Regeling vervallen per 01-01-2015

Verordening vestiging alleenrecht participatievoorzieningen 2010

Geldend van 01-01-2010 t/m 31-12-2014

Intitulé

Verordening vestiging alleenrecht participatievoorzieningen 2010

Artikel 1 Begripsomschrijving

In deze verordening wordt verstaan onder:

a. Aanwijzingsbesluit :een besluit tot aanwijzing van instellingen, die belast worden met het uitvoeren van een of meer specifieke publiekrechtelijke taken.

b. Aanwijzingsbevoegdheid :de bevoegdheid tot aanwijzing van instellingen die belast worden met de uitvoering van een of meer specifieke publiekrechtelijke taken.

c. Alleenrecht: de bij publiekrechtelijk besluit aan instellingen verleende

bevoegdheid een of meer specifieke publiekrechtelijke taken uit te voeren.

d. College: College van Burgemeester en wethouders.

e. DAEB: Dienst van Algemeen Economisch Belang in de zin van

artikel 86 EG-Verdrag.

f. De wet: de Wet Participatiebudget.

g. Doelgroep: de groep personen zoals bedoeld in artikel 1 Wet

participatiebudget.

i. Voorziening(en): participatievoorziening(en) zoals benoemd in artikel 1 van de Wet participatiebudget.

Artikel 2 Kwalificatie

Voorzieningen ten behoeve van tot de doelgroep behorende personen op grond van de wet worden aangemerkt als diensten van algemeen economisch belang (DAEB) in de zin van de Vrijstellingsbeschikking 2005/842/EG van de Europese Commissie, waarvoor een alleenrecht kan worden gevestigd.

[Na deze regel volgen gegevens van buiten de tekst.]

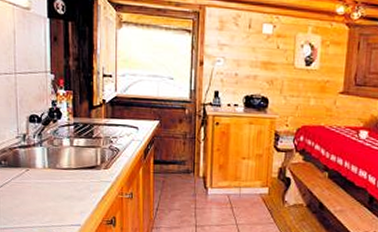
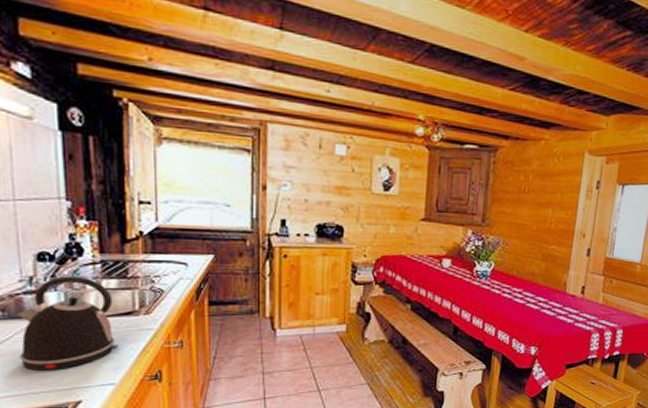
kettle: none [14,134,84,211] -> present [16,276,118,371]

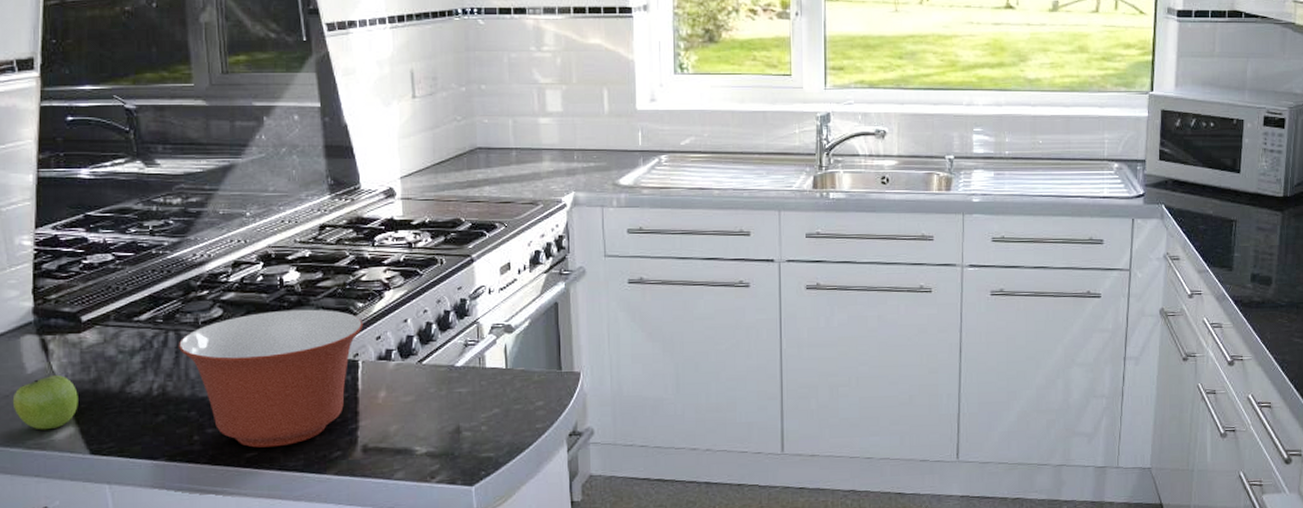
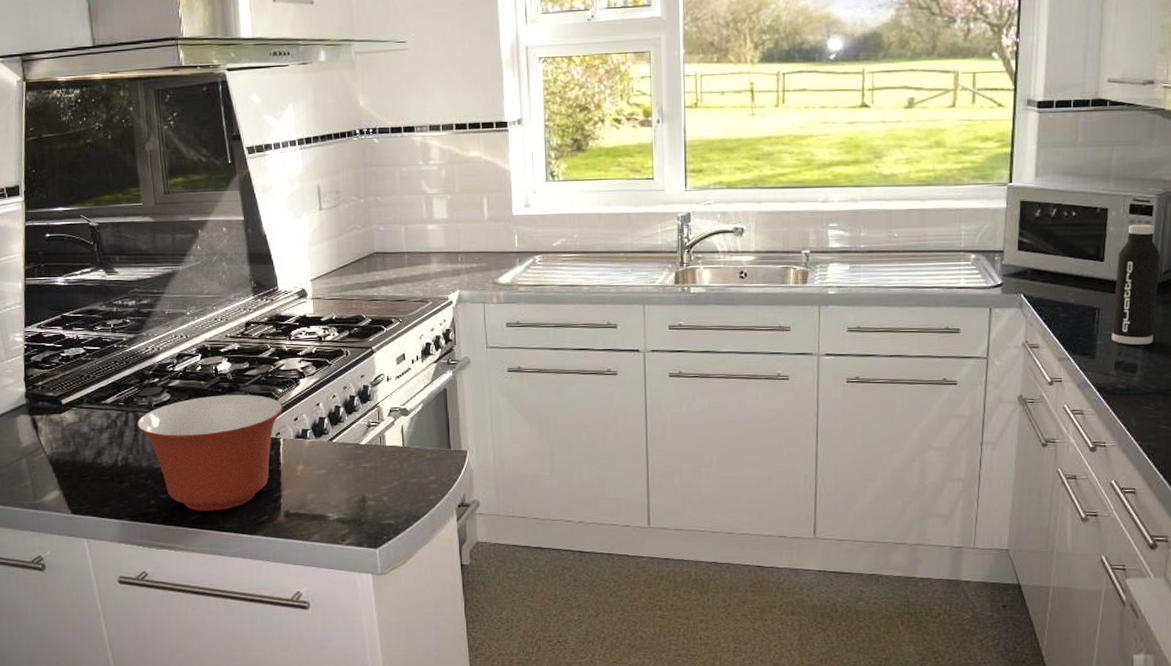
fruit: present [12,374,78,430] -> none [12,447,62,493]
water bottle: none [1248,136,1293,257] -> present [1111,224,1161,345]

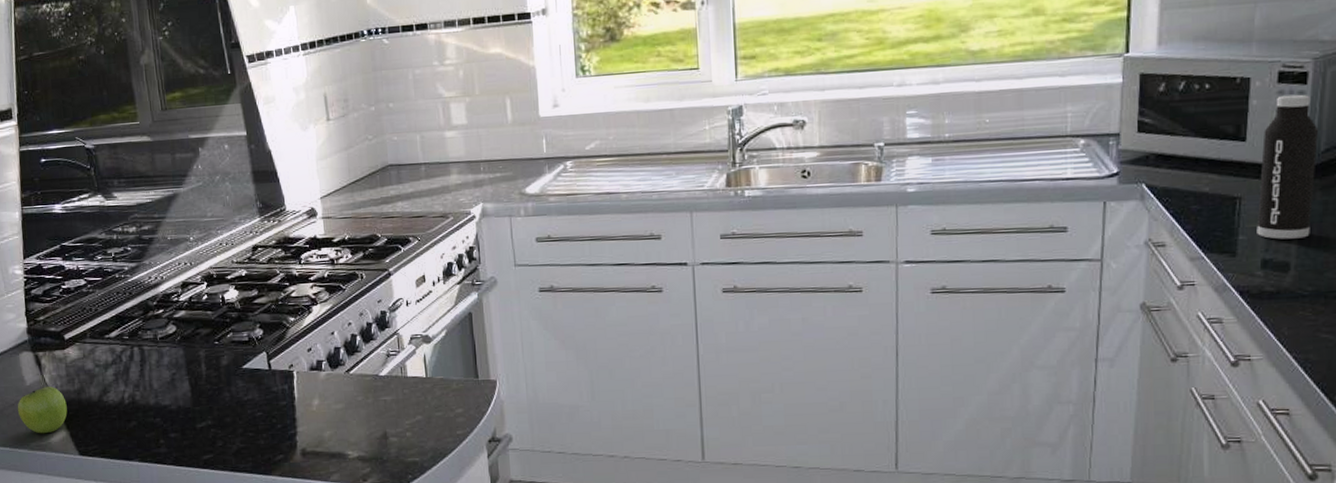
fruit: none [12,447,62,493] -> present [17,386,67,434]
mixing bowl: present [136,394,283,511] -> none [142,324,296,451]

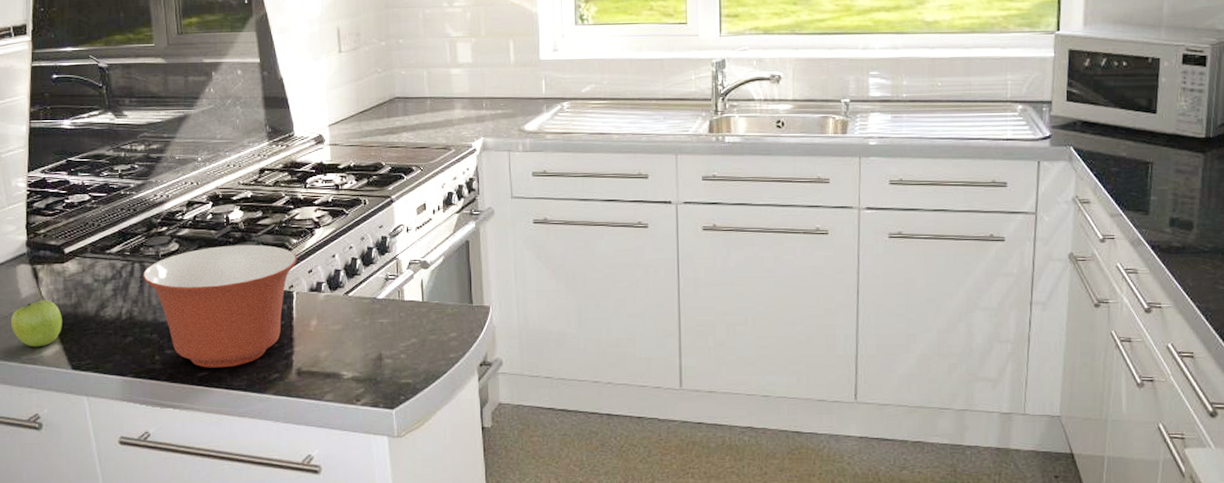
mixing bowl: none [142,324,296,451] -> present [142,244,297,368]
water bottle: present [1256,94,1319,240] -> none [1165,75,1216,201]

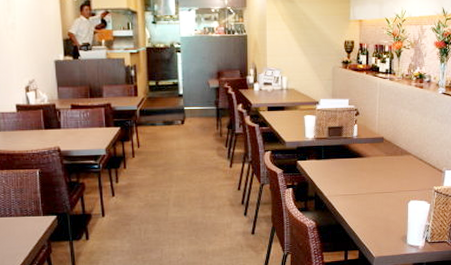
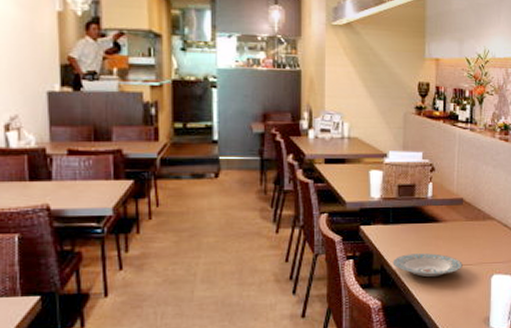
plate: none [324,183,383,202] -> present [393,253,463,277]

Artikel 3 Aanwijzingsbevoegdheid

Het college is bevoegd om op basis van deze verordening instellingen aan te wijzen, die belast worden met de uitvoering van voorzieningen op grond van de wet ten behoeve van tot de doelgroep behorende personen.

Artikel 4 Aanwijzingsbesluit

  • 1. Het college oefent de aanwijzingsbevoegdheid uit door het per voorziening nemen van een aanwijzingsbesluit.

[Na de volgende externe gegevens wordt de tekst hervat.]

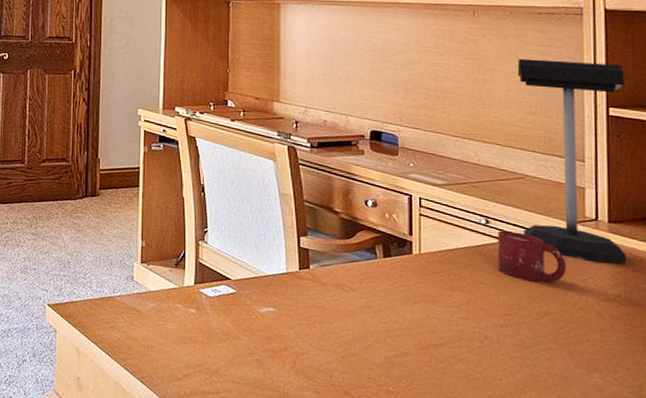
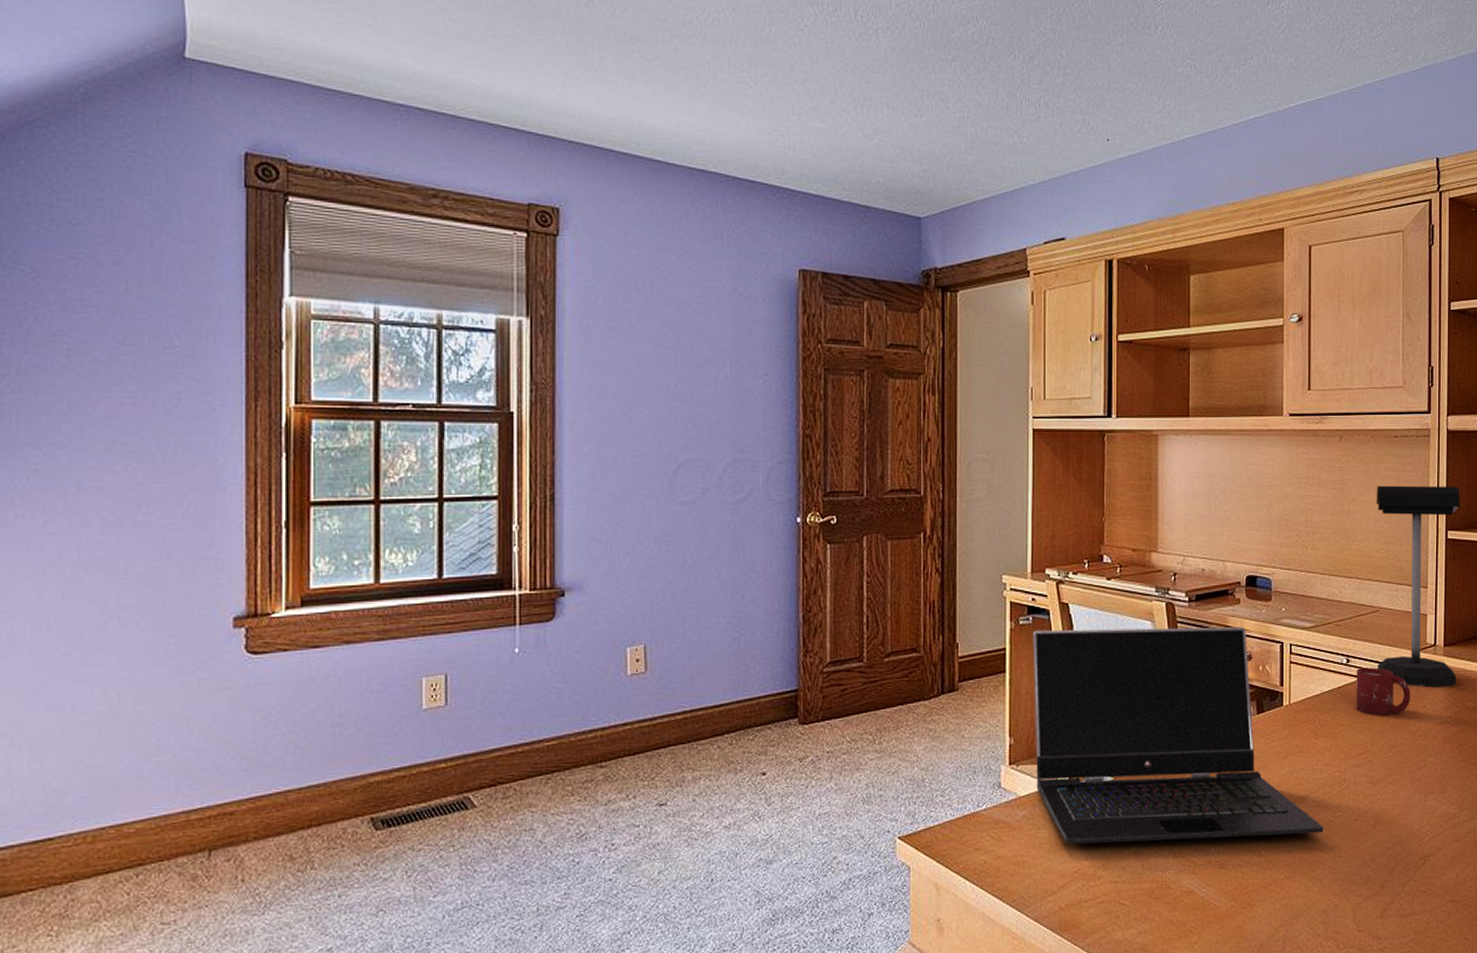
laptop computer: none [163,156,461,384] -> present [1033,627,1324,845]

  • 2. Het aanwijzingsbesluit bevat, overeenkomstig met de vrijstellingsverordening 2005/842/EG:

    • ·

      de naam van de instelling

    • ·

      de aard en de duur van de openbare dienstverplichtingen;

    • ·

      de betrokken ondernemingen en het betrokken grondgebied;

    • ·

      de aard van alle uitsluitende of bijzondere rechten die de ondernemingen zijn toegekend;

    • ·

      een vastgestelde kostentoerekeningssystematiek met objectieve parameters;

    • ·

      een beleidsregel met betrekking tot reservevorming, die overcompensatie uitsluit.

  • 3. Het aanwijzingsbesluit bevat, overeenkomstig de artikelen 25a t/m 25e van de Mededingingswet:

    • ·

      voorschriften aangaande een te voeren gescheiden registratie van lasten en baten van de verschillende activiteiten.

  • 4. Het in een aanwijzingsbesluit vermelde alleenrecht heeft een werkingsduur van 24 maanden.

Artikel 5 Overeenkomst

Het college sluit met inachtneming van het aanwijzingsbesluit een overeenkomst met de instelling die belast wordt met de uitvoering van de voorziening.

Artikel 6 Inwerkingtreding

Deze verordening treedt na publicatie in werking op 1 januari 2010.

Artikel 7 Citeertitel

Deze verordening kan worden aangehaald als de Verordening vestiging alleenrecht participatievoorzieningen 2010.

Ondertekening

Aldus besloten in de raadsvergadering van 14 december 2009.